_Zadanie do wykonania_. Zbierz, proszę, z poniższych danych wszystkie wiersze zawierające ciąg „cPlane” i przepisz je. Wielkość liter ma znaczenie.

_Zbiór danych_.
********

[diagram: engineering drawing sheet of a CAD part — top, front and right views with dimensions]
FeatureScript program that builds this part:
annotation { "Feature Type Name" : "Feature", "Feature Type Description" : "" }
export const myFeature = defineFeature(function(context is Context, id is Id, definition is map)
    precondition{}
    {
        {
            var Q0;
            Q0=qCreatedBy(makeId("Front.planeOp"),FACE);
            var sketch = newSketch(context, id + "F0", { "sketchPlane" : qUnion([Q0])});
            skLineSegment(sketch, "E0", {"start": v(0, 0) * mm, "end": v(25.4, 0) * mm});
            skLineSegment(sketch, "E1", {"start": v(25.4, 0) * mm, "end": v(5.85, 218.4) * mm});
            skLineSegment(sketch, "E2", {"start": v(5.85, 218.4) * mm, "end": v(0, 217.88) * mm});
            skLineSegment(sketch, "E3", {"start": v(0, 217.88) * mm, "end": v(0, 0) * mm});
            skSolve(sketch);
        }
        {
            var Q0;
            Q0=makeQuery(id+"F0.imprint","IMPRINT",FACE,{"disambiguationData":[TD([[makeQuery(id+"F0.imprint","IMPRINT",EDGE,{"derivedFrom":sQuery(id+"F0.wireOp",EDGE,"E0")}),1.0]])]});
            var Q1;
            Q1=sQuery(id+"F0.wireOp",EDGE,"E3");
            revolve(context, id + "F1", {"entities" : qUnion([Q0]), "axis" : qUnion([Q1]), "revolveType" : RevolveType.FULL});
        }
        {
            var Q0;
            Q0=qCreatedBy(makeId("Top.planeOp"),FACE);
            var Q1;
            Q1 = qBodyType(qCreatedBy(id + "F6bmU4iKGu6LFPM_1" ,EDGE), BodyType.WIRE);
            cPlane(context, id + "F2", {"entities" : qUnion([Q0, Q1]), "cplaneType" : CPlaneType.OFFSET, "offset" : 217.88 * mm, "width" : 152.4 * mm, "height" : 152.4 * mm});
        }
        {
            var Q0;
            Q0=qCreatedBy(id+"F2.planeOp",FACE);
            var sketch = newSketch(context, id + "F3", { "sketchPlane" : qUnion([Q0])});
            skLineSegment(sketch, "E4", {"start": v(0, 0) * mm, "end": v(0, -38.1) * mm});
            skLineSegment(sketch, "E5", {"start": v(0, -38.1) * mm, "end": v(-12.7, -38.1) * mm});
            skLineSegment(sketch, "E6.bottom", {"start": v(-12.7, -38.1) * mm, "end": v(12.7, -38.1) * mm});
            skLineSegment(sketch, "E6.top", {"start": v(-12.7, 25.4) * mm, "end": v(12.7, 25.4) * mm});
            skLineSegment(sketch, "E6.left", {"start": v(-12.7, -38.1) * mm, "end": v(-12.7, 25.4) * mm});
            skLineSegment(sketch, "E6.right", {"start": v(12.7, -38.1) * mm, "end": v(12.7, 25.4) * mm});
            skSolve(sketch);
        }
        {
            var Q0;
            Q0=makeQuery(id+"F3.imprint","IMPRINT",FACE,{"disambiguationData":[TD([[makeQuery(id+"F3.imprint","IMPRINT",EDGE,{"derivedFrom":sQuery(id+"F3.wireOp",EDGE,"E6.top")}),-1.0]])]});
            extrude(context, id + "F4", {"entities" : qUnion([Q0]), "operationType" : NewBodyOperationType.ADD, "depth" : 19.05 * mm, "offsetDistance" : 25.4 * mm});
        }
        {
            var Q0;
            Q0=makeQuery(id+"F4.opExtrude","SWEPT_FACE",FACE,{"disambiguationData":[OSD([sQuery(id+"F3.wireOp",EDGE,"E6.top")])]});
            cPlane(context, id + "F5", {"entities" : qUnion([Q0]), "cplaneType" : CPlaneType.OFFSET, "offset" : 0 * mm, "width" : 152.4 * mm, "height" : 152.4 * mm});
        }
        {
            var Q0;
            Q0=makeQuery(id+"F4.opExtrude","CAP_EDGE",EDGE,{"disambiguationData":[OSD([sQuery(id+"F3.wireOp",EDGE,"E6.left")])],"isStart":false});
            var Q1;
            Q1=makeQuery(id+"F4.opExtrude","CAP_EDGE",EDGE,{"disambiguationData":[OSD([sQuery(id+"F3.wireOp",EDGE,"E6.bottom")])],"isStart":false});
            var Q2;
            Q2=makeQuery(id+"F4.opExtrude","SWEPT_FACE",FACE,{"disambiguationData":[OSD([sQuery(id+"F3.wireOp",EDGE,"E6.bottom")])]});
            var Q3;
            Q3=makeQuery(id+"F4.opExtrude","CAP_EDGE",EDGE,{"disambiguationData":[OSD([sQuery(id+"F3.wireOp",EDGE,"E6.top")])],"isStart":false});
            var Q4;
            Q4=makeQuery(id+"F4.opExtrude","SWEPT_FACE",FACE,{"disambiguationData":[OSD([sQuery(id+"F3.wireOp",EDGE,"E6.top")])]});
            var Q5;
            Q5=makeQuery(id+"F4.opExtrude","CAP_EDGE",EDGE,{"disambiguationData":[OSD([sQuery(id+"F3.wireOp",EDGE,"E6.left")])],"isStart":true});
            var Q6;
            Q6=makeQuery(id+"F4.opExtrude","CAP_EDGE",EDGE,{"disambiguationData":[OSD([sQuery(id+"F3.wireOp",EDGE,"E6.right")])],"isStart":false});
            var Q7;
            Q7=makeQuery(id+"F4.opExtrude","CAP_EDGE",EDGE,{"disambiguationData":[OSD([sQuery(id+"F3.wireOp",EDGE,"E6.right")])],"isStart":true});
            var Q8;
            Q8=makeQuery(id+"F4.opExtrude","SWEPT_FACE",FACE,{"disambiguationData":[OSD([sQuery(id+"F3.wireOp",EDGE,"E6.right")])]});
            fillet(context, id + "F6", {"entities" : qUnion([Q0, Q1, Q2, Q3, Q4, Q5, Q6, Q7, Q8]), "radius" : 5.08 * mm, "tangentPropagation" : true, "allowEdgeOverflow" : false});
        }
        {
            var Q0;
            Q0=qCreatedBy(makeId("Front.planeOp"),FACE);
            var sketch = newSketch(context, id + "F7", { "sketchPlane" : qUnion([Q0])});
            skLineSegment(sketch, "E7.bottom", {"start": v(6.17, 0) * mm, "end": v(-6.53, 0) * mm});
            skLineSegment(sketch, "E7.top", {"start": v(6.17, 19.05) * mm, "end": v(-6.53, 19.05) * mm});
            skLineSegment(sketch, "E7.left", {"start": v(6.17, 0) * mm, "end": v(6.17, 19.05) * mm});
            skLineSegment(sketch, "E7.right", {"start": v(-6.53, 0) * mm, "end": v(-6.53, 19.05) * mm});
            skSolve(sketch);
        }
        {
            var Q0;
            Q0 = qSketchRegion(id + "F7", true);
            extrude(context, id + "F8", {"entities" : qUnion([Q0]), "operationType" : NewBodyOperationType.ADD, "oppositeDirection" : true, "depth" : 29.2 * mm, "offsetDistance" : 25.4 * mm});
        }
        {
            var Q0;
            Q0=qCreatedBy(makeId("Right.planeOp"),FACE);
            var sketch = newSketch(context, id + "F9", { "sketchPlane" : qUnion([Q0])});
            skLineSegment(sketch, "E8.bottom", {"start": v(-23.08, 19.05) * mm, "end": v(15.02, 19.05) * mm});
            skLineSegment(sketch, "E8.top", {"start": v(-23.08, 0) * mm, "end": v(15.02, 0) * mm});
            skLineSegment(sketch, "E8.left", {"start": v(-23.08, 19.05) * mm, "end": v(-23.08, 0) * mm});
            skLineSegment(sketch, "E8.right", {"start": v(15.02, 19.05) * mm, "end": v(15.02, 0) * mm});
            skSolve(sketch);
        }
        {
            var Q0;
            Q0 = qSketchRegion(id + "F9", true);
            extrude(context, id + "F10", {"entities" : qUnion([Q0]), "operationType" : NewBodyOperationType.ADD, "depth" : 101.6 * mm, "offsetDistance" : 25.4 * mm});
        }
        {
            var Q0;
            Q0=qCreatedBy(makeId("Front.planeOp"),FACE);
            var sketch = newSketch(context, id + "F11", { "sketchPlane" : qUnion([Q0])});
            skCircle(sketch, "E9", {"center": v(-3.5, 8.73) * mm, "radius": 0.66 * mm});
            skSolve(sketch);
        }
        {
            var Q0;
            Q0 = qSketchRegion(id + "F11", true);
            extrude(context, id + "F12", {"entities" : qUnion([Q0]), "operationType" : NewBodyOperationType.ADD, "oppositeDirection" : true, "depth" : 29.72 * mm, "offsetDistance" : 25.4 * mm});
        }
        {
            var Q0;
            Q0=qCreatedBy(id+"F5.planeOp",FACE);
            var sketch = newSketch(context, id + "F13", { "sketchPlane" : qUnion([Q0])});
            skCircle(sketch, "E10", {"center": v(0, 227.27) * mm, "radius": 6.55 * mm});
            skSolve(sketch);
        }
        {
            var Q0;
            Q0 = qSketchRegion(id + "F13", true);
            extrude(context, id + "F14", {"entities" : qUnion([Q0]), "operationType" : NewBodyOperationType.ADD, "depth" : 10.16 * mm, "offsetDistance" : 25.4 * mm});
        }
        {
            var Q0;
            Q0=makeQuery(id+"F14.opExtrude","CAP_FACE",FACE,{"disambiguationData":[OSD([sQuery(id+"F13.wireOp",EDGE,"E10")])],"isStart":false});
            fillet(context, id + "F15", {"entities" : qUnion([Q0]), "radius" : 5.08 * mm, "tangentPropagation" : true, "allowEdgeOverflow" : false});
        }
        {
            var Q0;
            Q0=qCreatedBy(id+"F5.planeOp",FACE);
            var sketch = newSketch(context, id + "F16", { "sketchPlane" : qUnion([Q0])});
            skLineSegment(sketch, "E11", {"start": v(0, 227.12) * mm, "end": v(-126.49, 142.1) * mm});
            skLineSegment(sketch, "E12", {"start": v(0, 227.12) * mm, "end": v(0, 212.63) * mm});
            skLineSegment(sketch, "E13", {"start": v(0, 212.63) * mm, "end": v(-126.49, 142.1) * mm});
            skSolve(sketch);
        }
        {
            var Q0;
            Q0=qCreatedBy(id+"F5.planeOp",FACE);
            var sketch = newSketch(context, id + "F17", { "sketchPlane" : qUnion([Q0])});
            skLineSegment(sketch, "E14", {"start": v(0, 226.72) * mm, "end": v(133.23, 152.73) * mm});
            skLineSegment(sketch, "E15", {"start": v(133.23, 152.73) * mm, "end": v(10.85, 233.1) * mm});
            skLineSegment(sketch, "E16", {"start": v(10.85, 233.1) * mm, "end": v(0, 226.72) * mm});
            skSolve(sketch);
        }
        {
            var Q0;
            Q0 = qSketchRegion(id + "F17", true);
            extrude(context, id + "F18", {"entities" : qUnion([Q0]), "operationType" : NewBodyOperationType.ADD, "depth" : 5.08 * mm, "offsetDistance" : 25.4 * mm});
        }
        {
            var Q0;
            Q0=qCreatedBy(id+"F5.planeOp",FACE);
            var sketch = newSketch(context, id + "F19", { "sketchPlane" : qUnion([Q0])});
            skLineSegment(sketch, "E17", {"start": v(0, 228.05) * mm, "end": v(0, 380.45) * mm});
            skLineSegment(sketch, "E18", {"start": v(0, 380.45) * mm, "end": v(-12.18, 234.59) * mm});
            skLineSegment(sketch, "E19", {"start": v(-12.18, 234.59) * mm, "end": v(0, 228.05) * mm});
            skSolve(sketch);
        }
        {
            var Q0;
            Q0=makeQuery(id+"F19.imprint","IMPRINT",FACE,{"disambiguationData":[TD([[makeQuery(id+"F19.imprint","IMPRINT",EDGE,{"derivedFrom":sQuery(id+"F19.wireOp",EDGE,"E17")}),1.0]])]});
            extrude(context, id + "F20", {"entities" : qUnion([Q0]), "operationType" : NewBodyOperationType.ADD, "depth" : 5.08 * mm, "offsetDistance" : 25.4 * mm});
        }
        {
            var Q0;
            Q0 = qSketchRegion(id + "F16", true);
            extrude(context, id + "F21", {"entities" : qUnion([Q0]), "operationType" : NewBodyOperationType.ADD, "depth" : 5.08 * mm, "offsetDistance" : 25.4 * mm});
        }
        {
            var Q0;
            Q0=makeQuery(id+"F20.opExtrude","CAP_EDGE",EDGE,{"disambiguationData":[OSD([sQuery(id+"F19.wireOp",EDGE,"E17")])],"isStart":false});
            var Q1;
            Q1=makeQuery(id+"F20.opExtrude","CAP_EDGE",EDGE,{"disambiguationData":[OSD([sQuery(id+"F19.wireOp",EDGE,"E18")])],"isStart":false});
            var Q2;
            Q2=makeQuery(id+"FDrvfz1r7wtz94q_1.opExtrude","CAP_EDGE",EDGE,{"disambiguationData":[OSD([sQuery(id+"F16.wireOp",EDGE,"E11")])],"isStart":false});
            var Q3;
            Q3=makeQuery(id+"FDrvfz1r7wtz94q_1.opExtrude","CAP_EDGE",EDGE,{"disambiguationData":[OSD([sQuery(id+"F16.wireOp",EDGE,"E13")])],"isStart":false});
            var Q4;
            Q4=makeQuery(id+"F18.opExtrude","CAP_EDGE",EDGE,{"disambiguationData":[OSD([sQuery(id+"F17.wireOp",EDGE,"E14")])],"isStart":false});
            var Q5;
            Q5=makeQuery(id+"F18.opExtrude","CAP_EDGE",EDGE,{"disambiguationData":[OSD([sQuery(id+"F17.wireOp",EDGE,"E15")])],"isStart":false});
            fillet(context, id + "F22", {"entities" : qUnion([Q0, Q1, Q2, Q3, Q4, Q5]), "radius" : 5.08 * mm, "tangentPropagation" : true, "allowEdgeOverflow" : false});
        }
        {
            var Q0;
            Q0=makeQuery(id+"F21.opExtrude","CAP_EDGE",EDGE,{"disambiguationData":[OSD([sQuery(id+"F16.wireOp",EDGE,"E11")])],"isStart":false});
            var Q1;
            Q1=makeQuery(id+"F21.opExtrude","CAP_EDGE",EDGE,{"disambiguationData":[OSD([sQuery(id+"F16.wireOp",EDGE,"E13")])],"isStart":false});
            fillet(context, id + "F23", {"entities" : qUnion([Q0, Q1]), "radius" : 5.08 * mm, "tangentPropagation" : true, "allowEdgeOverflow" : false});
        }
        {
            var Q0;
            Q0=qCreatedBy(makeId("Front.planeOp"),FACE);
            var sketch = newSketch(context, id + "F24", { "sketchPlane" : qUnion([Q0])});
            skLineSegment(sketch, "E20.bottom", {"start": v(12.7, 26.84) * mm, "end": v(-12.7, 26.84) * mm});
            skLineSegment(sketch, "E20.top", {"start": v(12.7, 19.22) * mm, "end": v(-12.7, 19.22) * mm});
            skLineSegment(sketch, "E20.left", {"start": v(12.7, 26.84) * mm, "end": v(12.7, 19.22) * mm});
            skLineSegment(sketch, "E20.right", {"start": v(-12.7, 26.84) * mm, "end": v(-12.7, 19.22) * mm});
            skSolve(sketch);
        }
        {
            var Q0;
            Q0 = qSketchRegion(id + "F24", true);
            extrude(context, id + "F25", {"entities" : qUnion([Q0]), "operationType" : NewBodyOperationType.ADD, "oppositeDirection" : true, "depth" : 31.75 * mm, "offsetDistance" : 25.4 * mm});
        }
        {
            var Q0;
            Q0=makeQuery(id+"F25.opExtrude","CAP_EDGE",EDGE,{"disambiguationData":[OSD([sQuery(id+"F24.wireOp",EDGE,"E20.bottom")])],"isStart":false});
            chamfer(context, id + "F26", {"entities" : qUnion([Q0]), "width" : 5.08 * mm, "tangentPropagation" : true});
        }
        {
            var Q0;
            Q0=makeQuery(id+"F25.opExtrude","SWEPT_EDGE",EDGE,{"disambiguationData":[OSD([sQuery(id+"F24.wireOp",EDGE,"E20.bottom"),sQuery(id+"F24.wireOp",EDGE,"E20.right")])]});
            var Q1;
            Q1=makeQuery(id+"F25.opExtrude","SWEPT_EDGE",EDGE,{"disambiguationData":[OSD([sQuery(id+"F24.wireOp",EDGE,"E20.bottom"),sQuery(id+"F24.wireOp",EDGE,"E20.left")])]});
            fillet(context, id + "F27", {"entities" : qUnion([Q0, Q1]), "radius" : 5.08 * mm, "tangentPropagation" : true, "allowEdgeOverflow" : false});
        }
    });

********

_Wynik końcowy_.
            cPlane(context, id + "F2", {"entities" : qUnion([Q0, Q1]), "cplaneType" : CPlaneType.OFFSET, "offset" : 217.88 * mm, "width" : 152.4 * mm, "height" : 152.4 * mm});
            cPlane(context, id + "F5", {"entities" : qUnion([Q0]), "cplaneType" : CPlaneType.OFFSET, "offset" : 0 * mm, "width" : 152.4 * mm, "height" : 152.4 * mm});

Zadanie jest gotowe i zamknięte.